Gleadall, Eliza Eve / The beauties of flora : with botanic and poetic illustrations, being a selection of flowers drawn from nature arranged emblematically : with directions for colouring them
Introduction, pp. [iii]-iv
INTRODUCTION. AT the present period, when the studies of youth are arranged so as to blend information with amusement, when the accomplishments are considered merely as the relaxation of the mind, I have thought this volume on Flowers (which comprehends a botanical account of each specimen, the appropriate emblem, accompanied, with instructions for copying the design) might afford a chaste recreation, and contribute to encourage a taste for Flowers, and for that delightful art which teaches us- " To look through Nature up to Nature's God." For as Henry G. Bell beautifully remarks- -, There is religion in a flower; Its still small voice is as the voice of conscience: Mountains and oceans, planets, suns, and systems, Bear not the impress of Almighty Power, In characters more legible than those Which He hath written on the tiniest flower, Whose light bell bends beneath the dew-drop's weight." The language of Flowers dates its existence with the world itself; it is a kind of parable which speaks to the eye, through which medium it is transmitted to the heart. It has aided gratitude, affection, benevolence and piety, by its silent eloquence, in the expression of the finest feelings and sentiments.
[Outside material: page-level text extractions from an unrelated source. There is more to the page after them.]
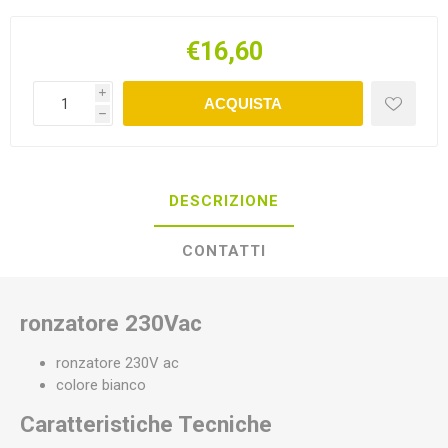
€16,60
i
ACQUISTA
h
DESCRIZIONE
CONTATTI
ronzatore 230Vac
ronzatore 230V ac
colore bianco
Caratteristiche Tecniche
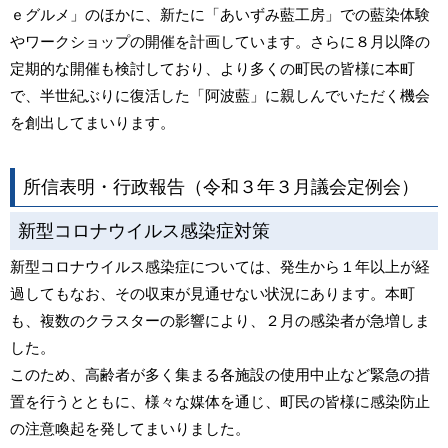
ｅグルメ」のほかに、新たに「あいずみ藍工房」での藍染体験
やワークショップの開催を計画しています。さらに８月以降の
定期的な開催も検討しており、より多くの町民の皆様に本町
で、半世紀ぶりに復活した「阿波藍」に親しんでいただく機会
を創出してまいります。
所信表明・行政報告（令和３年３月議会定例会）
新型コロナウイルス感染症対策
新型コロナウイルス感染症については、発生から１年以上が経
過してもなお、その収束が見通せない状況にあります。本町
も、複数のクラスターの影響により、２月の感染者が急増しま
した。
このため、高齢者が多く集まる各施設の使用中止など緊急の措
置を行うとともに、様々な媒体を通じ、町民の皆様に感染防止
の注意喚起を発してまいりました。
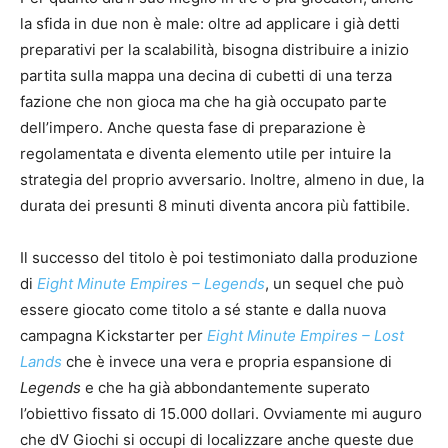
la sfida in due non è male: oltre ad applicare i già detti
preparativi per la scalabilità, bisogna distribuire a inizio
partita sulla mappa una decina di cubetti di una terza
fazione che non gioca ma che ha già occupato parte
dell’impero. Anche questa fase di preparazione è
regolamentata e diventa elemento utile per intuire la
strategia del proprio avversario. Inoltre, almeno in due, la
durata dei presunti 8 minuti diventa ancora più fattibile.
Il successo del titolo è poi testimoniato dalla produzione
di
Eight Minute Empires – Legends
, un sequel che può
essere giocato come titolo a sé stante e dalla nuova
campagna Kickstarter per
Eight Minute Empires – Lost
Lands
che è invece una vera e propria espansione di
Legends
e che ha già abbondantemente superato
l’obiettivo fissato di 15.000 dollari. Ovviamente mi auguro
che dV Giochi si occupi di localizzare anche queste due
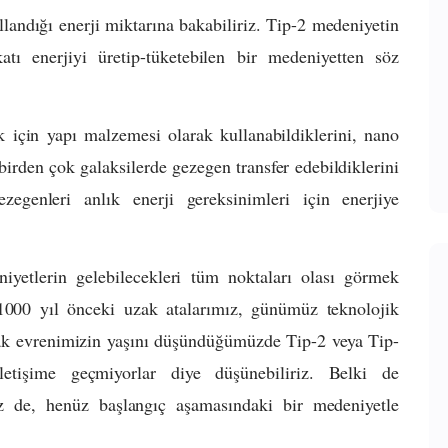
llandığı enerji miktarına bakabiliriz. Tip-2 medeniyetin
atı enerjiyi üretip-tüketebilen bir medeniyetten söz
k için yapı malzemesi olarak kullanabildiklerini, nano
irden çok galaksilerde gezegen transfer edebildiklerini
egenleri anlık enerji gereksinimleri için enerjiye
iyetlerin gelebilecekleri tüm noktaları olası görmek
1000 yıl önceki uzak atalarımız, günümüz teknolojik
rak evrenimizin yaşını düşündüğümüzde Tip-2 veya Tip-
etişime geçmiyorlar diye düşünebiliriz. Belki de
iz de, henüz başlangıç aşamasındaki bir medeniyetle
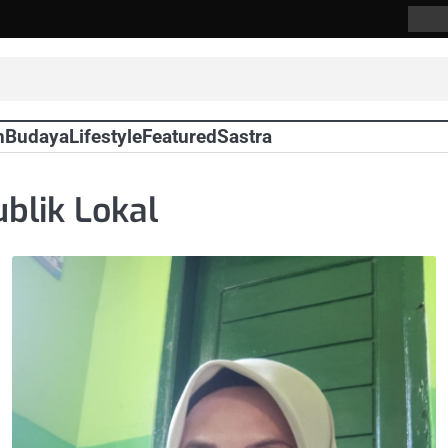
Abou
Us
n
Budaya
Lifestyle
Featured
Sastra
blik Lokal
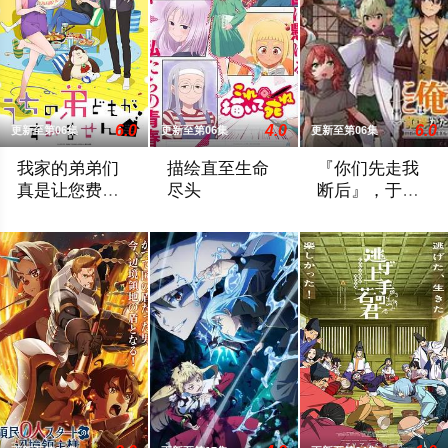
6.0
4.0
6.0
更新至第06集
更新至第06集
更新至第06集
我家的弟弟们
描绘直至生命
『你们先走我
真是让您费心
尽头
断后』，于是
了
10年后我成为
高一结束的春假，糸因为母亲再婚而搬家。但让她没想到的是，竟
女高中生安海相非常喜欢看漫画，尤其是 
面对庞大的魔神大
了传说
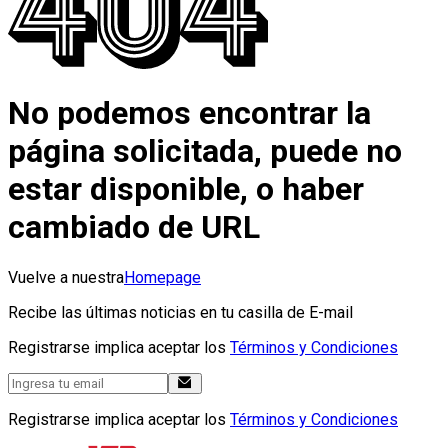
No podemos encontrar la
página solicitada, puede no
estar disponible, o haber
cambiado de URL
Vuelve a nuestra
Homepage
Recibe las últimas noticias en tu casilla de E-mail
Registrarse implica aceptar los
Términos y Condiciones
Registrarse implica aceptar los
Términos y Condiciones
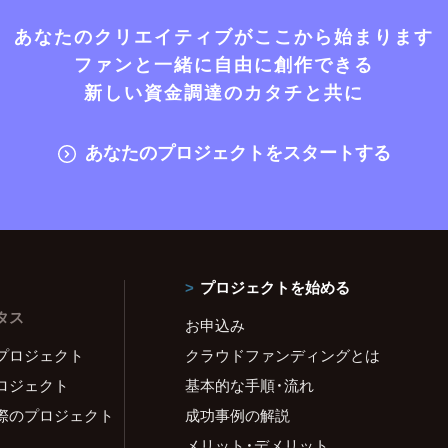
あなたのクリエイティブがここから始まります
ファンと一緒に自由に創作できる
新しい資金調達のカタチと共に
あなたのプロジェクトをスタートする
プロジェクトを始める
タス
お申込み
プロジェクト
クラウドファンディングとは
ロジェクト
基本的な手順・流れ
際のプロジェクト
成功事例の解説
メリット・デメリット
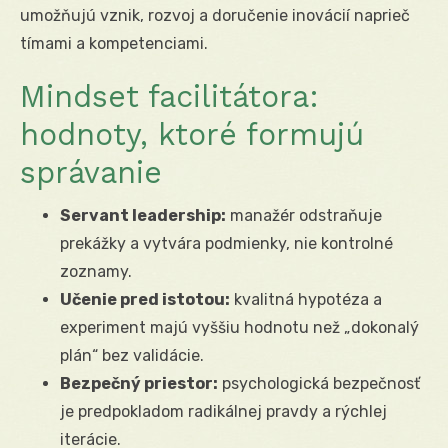
umožňujú vznik, rozvoj a doručenie inovácií naprieč
tímami a kompetenciami.
Mindset facilitátora:
hodnoty, ktoré formujú
správanie
Servant leadership:
manažér odstraňuje
prekážky a vytvára podmienky, nie kontrolné
zoznamy.
Učenie pred istotou:
kvalitná hypotéza a
experiment majú vyššiu hodnotu než „dokonalý
plán“ bez validácie.
Bezpečný priestor:
psychologická bezpečnosť
je predpokladom radikálnej pravdy a rýchlej
iterácie.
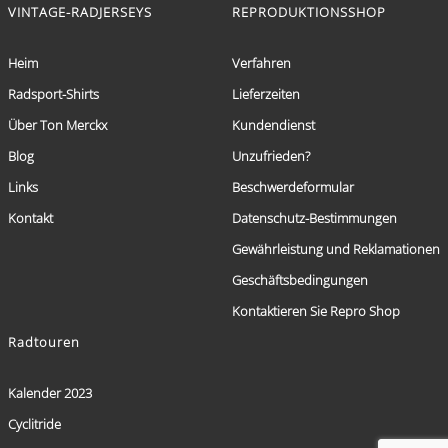
VINTAGE-RADJERSEYS
REPRODUKTIONSSHOP
Heim
Verfahren
Radsport-Shirts
Lieferzeiten
Über Ton Merckx
Kundendienst
Blog
Unzufrieden?
Links
Beschwerdeformular
Kontakt
Datenschutz-Bestimmungen
Gewährleistung und Reklamationen
Geschäftsbedingungen
Kontaktieren Sie Repro Shop
Radtouren
Kalender 2023
Cyclitride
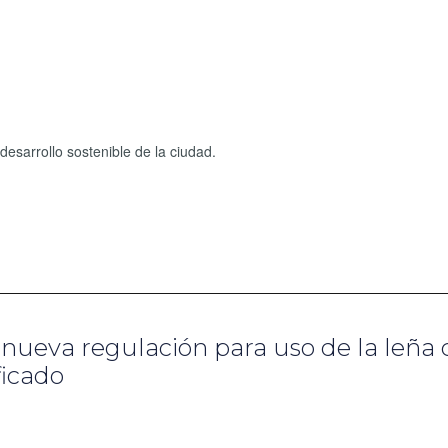
desarrollo sostenible de la ciudad.
a nueva regulación para uso de la leña
ficado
Affliction has often been soothed by an emblematical communication of sentiment. " Roucher, when imprisoned by the revolutionary tribunal of France, amused himself in the study of Floral language, his daughter being permitted to send flowers to the prison. A few days before he met his fate, he returned to his favourite child two dried lilies to express both the purity of his heart and the fate which awaited him." Klopstock assuaged his grief by planting white lilies on the grave of his beloved Meta. To the Persians, but particularly the Greeks, Flowers appear to have been a kind of poetic language whereby they have expressed an intensity of feeling unutterable in common language. Their grief, their joy, their religion and sports, their gratitude and admiration, have all been expressed by Flowers- ,,_ - that tell What words can never speak so well."